====== Provided passage
Electron and ion beams—made possible by high-voltage power supplies—are increasingly used to manipulate materials at ultranano domains. Ion beams carry materials through time-of-flight mass spectrometers. They also can cut into integrated circuits to analyze and repair them or deposit minute quantities of materials into semiconductor wafers at 0.1-micron resolution. Beams are assisting in the creation of safer materials by removing lead from solder and cadmium and hexavalent chromium from platings.
Beyond the supply
The quality and accessibility of electrical services are as important to labs as is the power source itself. Surge protectors and uninterruptable power supplies have for decades been staples of industrial and even home computing. Protecting expensive non-computer equipment from the vagaries of the electrical grid is beginning to catch on as well.
============
Tasks:
1 – Reproduce the passage on electron and ion beams starting at "Electron and ion" and ending at "chromium from platings.", and swap "integrated circuits" for "microchips".
2 – Condense the paragraph of the power-supply passage that begins "The quality and accessibility" into a bulleted list that keeps its main facts.
3 – Go on writing the passage about lab power supplies from the point where it stops.
====== Excerpted data
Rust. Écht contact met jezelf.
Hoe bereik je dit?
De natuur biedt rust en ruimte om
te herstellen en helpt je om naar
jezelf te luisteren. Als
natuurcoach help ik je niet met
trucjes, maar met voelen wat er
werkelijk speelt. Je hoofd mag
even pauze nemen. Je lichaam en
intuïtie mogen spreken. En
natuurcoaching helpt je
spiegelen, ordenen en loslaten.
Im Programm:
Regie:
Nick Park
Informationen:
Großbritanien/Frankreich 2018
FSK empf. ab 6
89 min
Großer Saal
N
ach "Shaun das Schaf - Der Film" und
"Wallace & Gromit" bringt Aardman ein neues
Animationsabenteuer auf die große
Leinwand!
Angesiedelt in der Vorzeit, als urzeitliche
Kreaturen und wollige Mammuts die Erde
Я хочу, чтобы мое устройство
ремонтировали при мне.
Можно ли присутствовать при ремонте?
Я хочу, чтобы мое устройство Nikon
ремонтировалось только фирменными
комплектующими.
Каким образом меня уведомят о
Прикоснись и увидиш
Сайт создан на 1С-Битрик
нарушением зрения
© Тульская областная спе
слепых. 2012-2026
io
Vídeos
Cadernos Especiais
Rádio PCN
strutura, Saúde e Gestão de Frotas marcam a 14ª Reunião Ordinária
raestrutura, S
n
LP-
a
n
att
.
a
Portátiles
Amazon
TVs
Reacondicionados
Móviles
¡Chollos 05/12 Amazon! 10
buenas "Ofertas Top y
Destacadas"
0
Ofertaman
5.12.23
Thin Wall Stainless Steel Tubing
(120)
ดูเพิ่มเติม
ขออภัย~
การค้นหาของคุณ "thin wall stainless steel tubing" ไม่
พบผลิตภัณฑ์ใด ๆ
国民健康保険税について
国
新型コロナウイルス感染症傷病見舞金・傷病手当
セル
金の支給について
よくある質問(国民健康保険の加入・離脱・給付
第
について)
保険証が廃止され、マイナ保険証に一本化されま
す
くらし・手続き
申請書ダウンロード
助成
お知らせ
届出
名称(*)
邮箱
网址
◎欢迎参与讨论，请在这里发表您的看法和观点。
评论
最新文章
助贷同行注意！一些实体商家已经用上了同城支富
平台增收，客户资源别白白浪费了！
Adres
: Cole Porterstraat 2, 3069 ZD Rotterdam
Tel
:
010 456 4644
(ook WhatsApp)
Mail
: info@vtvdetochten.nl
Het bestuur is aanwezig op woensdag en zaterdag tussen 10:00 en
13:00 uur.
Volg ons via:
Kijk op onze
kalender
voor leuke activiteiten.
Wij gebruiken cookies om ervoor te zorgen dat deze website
============
====== Excerpted data
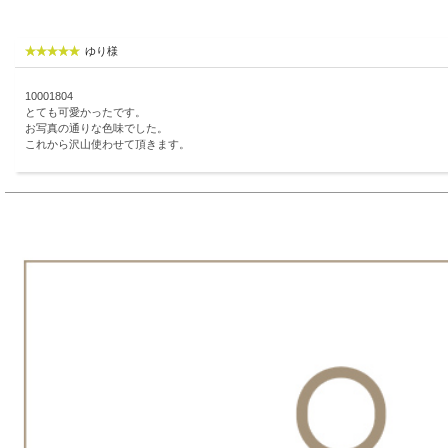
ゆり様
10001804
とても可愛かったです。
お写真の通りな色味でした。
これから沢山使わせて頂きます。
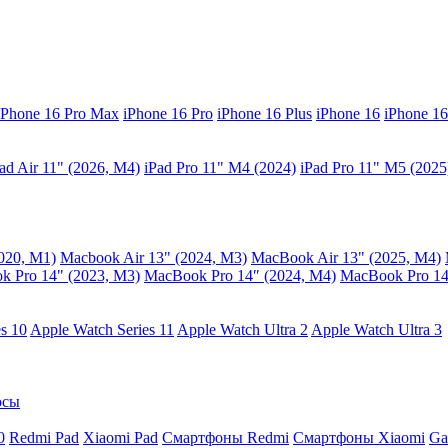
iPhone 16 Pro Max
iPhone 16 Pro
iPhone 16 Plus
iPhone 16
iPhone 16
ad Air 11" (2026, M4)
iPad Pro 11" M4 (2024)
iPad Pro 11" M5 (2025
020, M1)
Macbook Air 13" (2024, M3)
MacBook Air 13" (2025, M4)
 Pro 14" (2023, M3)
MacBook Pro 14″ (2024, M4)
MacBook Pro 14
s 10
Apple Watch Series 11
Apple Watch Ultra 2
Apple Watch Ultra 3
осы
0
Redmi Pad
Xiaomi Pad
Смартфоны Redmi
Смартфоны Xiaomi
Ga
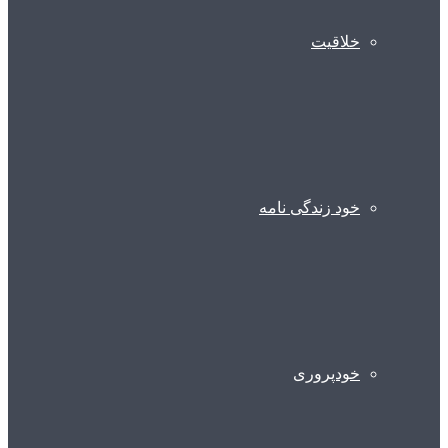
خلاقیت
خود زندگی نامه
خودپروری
============
Numbered responses:
1 –
Electron and ion beams—made possible by high-voltage power supplies—are increasingly used to manipulate materials at ultranano domains. Ion beams carry materials through time-of-flight mass spectrometers. They also can cut into microchips to analyze and repair them or deposit minute quantities of materials into semiconductor wafers at 0.1-micron resolution. Beams are assisting in the creation of safer materials by removing lead from solder and cadmium and hexavalent chromium from platings.

2 –
- For labs, the quality and accessibility of electrical services matter as much as the power source itself.
- Surge protectors and uninterruptable power supplies have been staples of industrial and home computing for decades.
- Protecting expensive non-computer equipment from the vagaries of the electrical grid is also beginning to catch on.

3 –
Dr. Sue Weintraub, who directs The University of Texas at San Antonio’s core mass spectrometry laboratory, often slept poorly during thunderstorms because her facility’s instrumentation was vulnerable to “bumps” caused by frequent power outages. The core lab’s Thermo Fisher LTQ MS® linear ion trap mass spectrometer was particularly susceptible to loss of data that could have taken days to replace. Weintraub got in touch with Franek Technologies (Tustin, CA), which specializes in certified, battery backup power protection. Franek custom-designed a power protection system that guaranteed flawless 24/7 operation of the ion trap system regardless of the quality of electricity entering the facility from the grid. Weintraub reports that the protected instrumentation has worked smoothly since October 2008. “I wouldn’t order another mass spectrometer without including supplemental power protection,” Weintraub stated.
Although it does not manufacture power supplies, Universal Electric (Canonsburg, PA) provides products and services related to electrical distribution and accessibility. The company began in the 1930s as an electrical contractor; then became involved in industrial and mobile electrification; and finally entered markets for powering equipment, data centers, and laboratories. After working on a project for the National Institutes of Health, the company noted the need for flexibility in delivering electricity within labs. Reconfiguring electrical systems without incurring high costs or delays is useful as labs grow, acquire new equipment, or are repurposed.
Universal’s solution was the STARLINE Plug- In Raceway® product, a wall-mounted bank of replaceable, reconfigurable electrical outlets that meet all the electrical requirements a lab is likely to encounter. Users can add or relocate plug-in modules anywhere on the unit quickly, eliminating the time and cost of reconfiguring circuits, receptacles, and wiring or even opening up the circuit box.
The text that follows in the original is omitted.